The training script normally stores results as follows:

  • Model evaluation (metrics and parameters) in DynamoDB and in MLflow
  • Performance charts as MLflow artifacts
  • The models themselves in S3 For the time being we will continue with this approach. However, for evaluation of a submitted module we need to be able to aggregate the results from all models trained using that module. To enable this, a new field model_group_id will be added to the DynamoDB records for models trained as part of a submission.
  • Add a new user group for feature set testing.
  • Users in this group can see a new tab “Feature Sets”, containing:
    • A form for submitting a new feature set for evaluation
    • For previous submissions by this user, basic metadata and possibly current status and/or results.
  • The feature set submission form uploads a file via Amplify’s Storage API and populates related metadata.
  • Similarly, a tab and a form are available for submitting new model structure implementation.
  • EL-Admin administrators can:
    • See metadata and current status for all submissions to the system
    • Add or remove submissions from the evaluation queue
    • Configure parameters for a submission
    • Halt all running tasks belonging to a submission
  • We will use RunPod to run training jobs.

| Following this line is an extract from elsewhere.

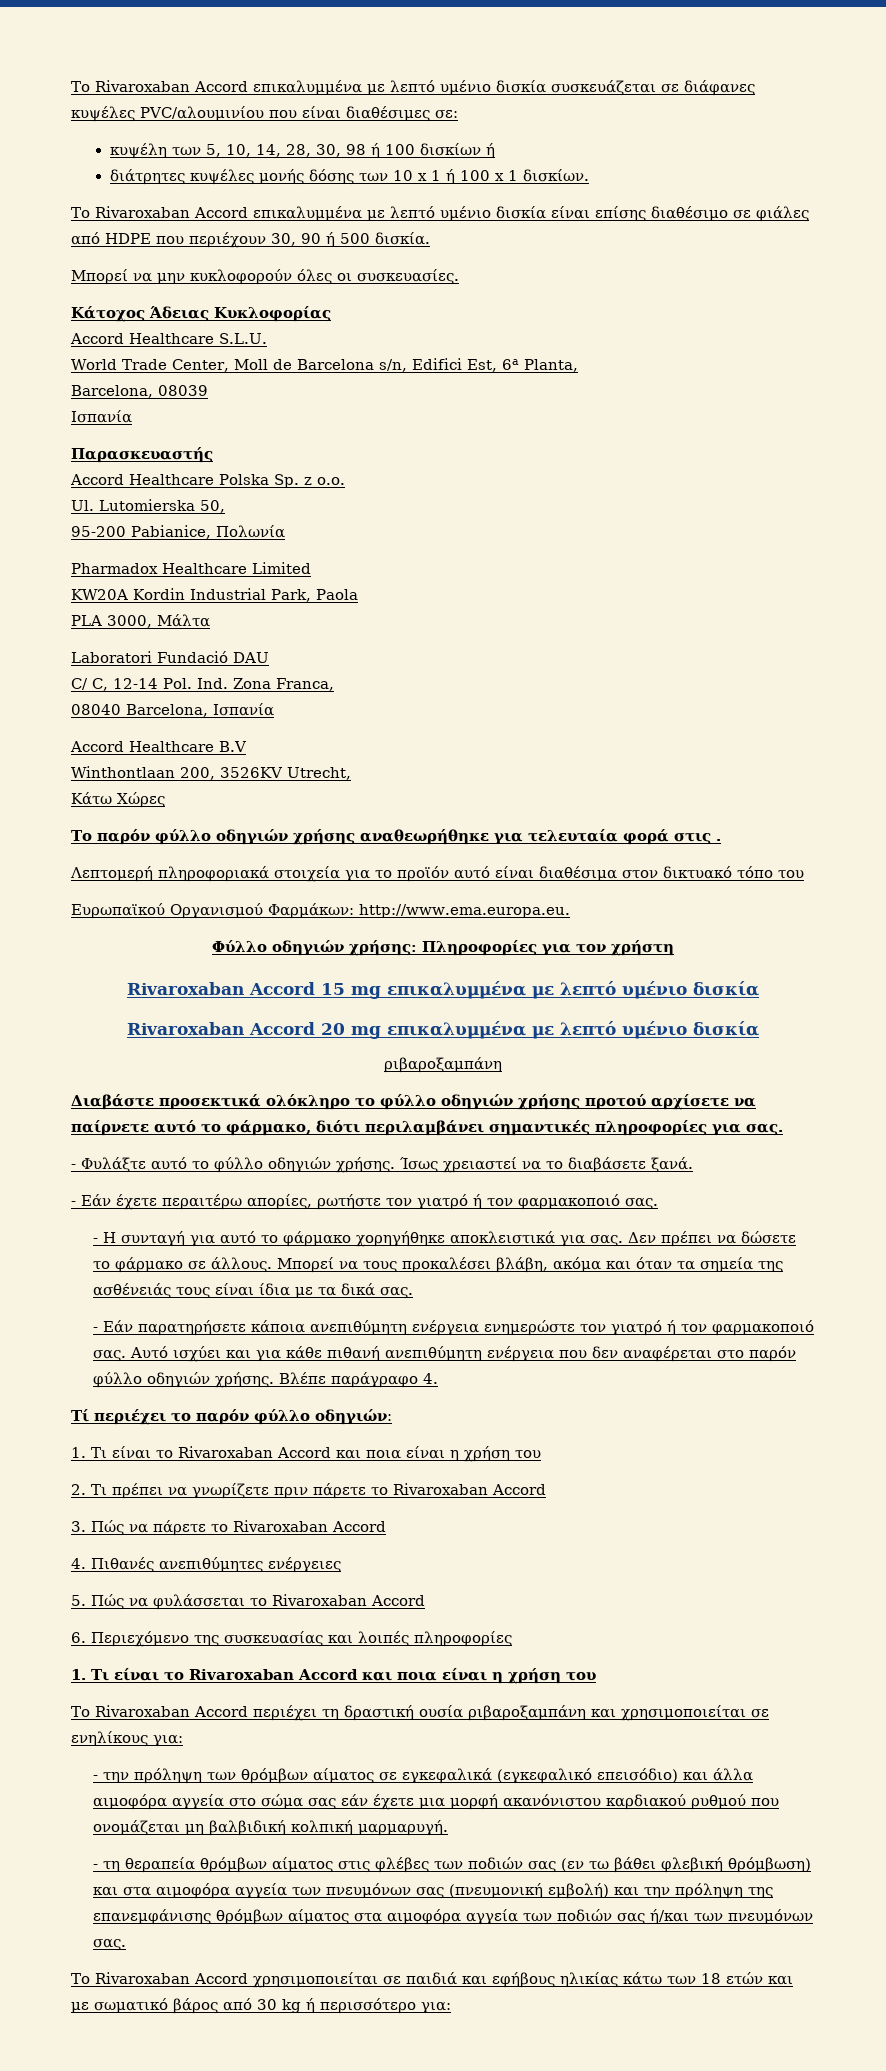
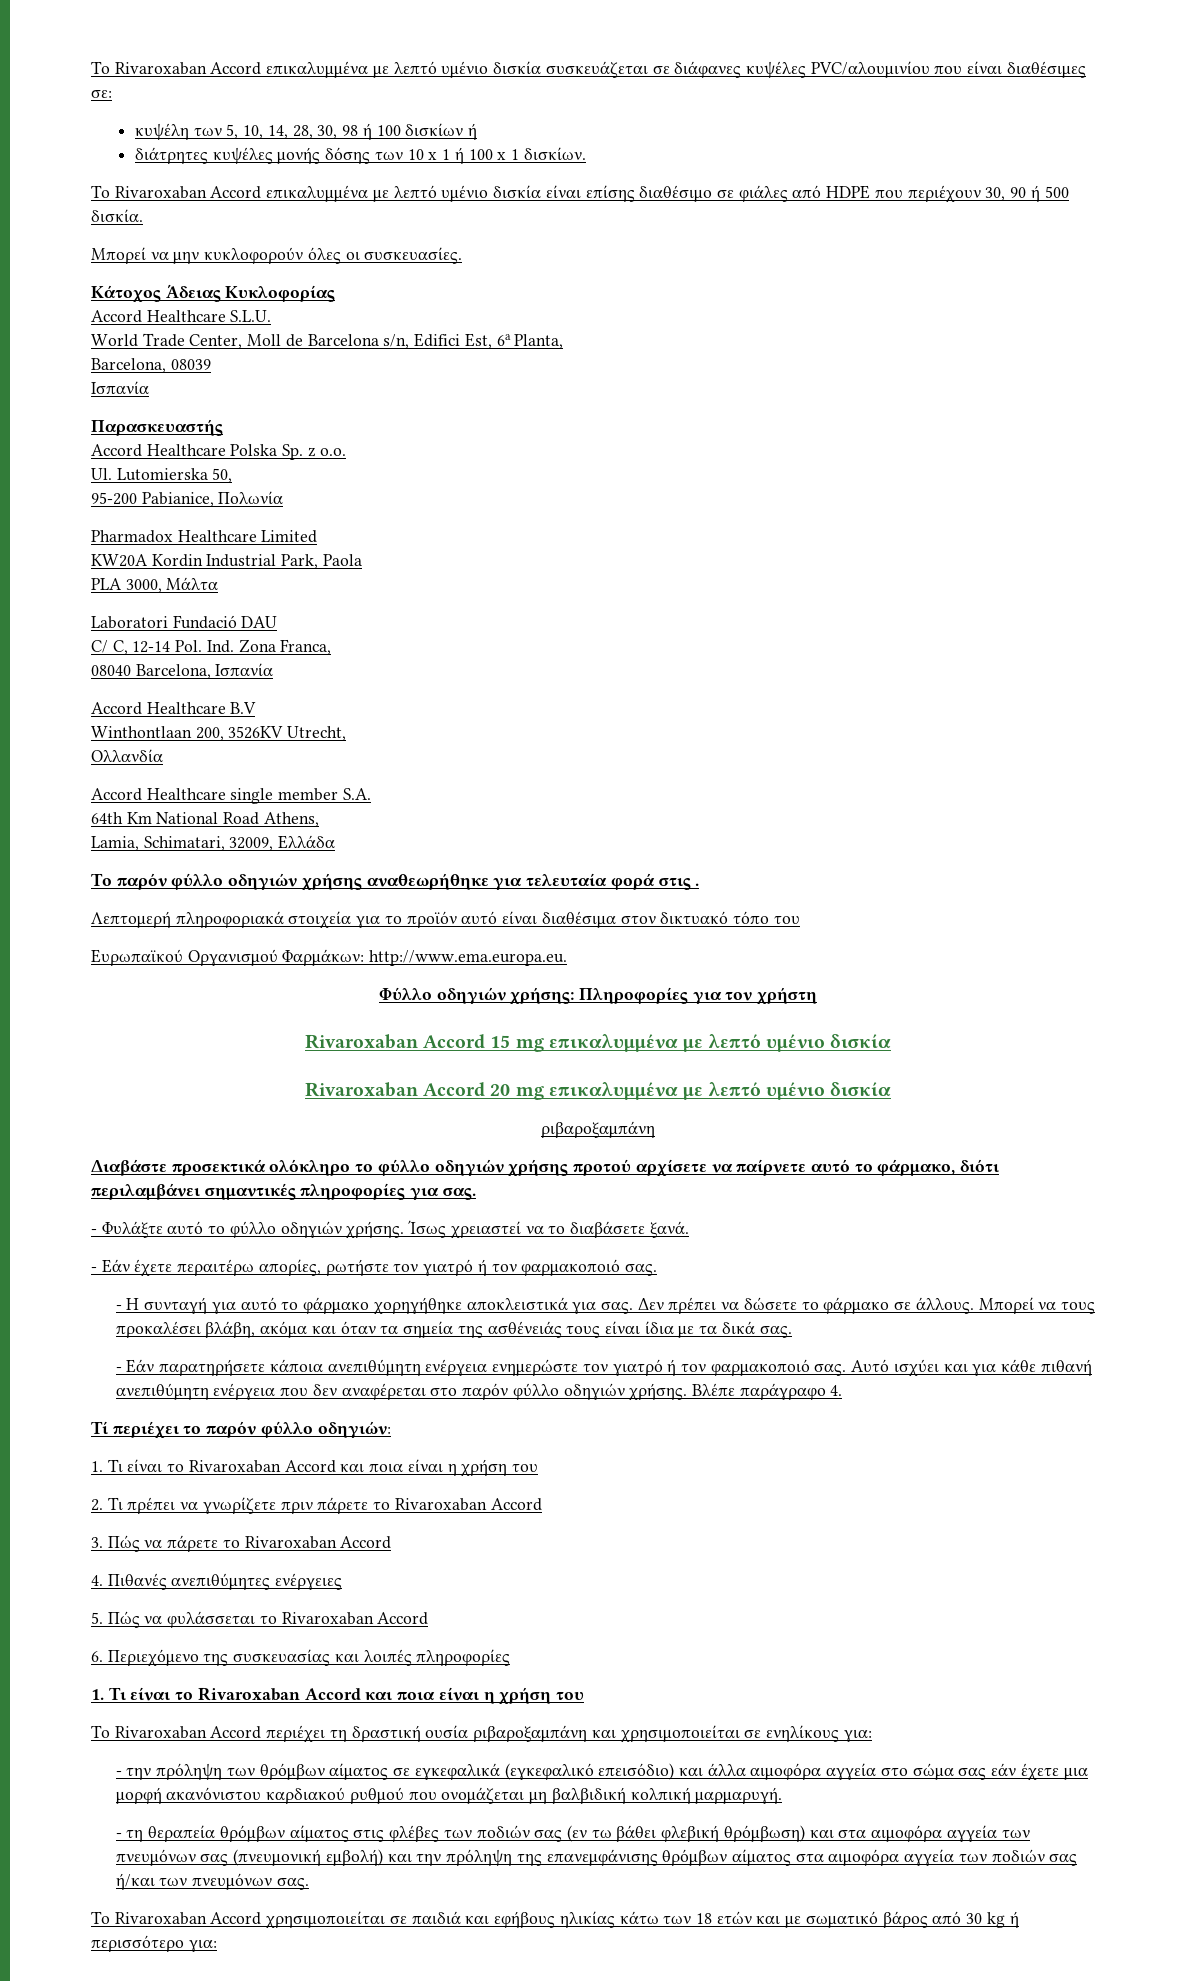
[71,792,165,808] Κάτω Χώρες -> [91,749,163,763] [91,788,371,804] [91,812,319,827] [91,835,336,851] Ολλανδία // Accord Healthcare single member S.A. // 64th Km National Road Athens, // Lamia, Schimatari, 32009, Ελλάδα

    • We use their Pods architecture (not Serverless) at this time, as it’s a better fit for our training architecture, and the costs are more predictable. One pod = one running container.
    • By default we use RTX 3090 or 4090 GPUs for training. These are available in RunPod’s Secure Cloud as well as Community Cloud, with the community version being 27% cheaper. We can use either cloud.
    • We allocate on-demand instances (rather than spot), since our training logic has no interrupt/resume capability.
    • RunPod offers 1-GPU pods and 8-GPU pods. There seem to be no cost savings associated with 8-GPU pods, so we may as well use 1-GPU pods. This has another advantage in that we can use a new pod per every new task, simplifying pod management. (note that pod usage is billed by the minute).
  • To control costs, we define a configurable limit on the number of pods running at any given time. For convenience, the maximum capacity should reside in DynamoDB.
  • Management of the RunPod resources is done via Lambda functions that call RunPod’s Python API. client.
  • Sanity check: when a new module file is submitted this function performs basic validation and stores the result to DynamoDB.
  • Job dispatcher: a scheduled lambda, running once every 10-30 seconds, that dispatches queued training jobs to RunPod and manages the lifecycle of those jobs
    • The dispatcher uses the TouchstoneTaskstable to determine curent training status
    • If there are queued tasks and there is free capacity on RunPod: launch as many tasks as there is room for.
    • If an engineer has requested that a task be terminated, call RunPod to terminate the task.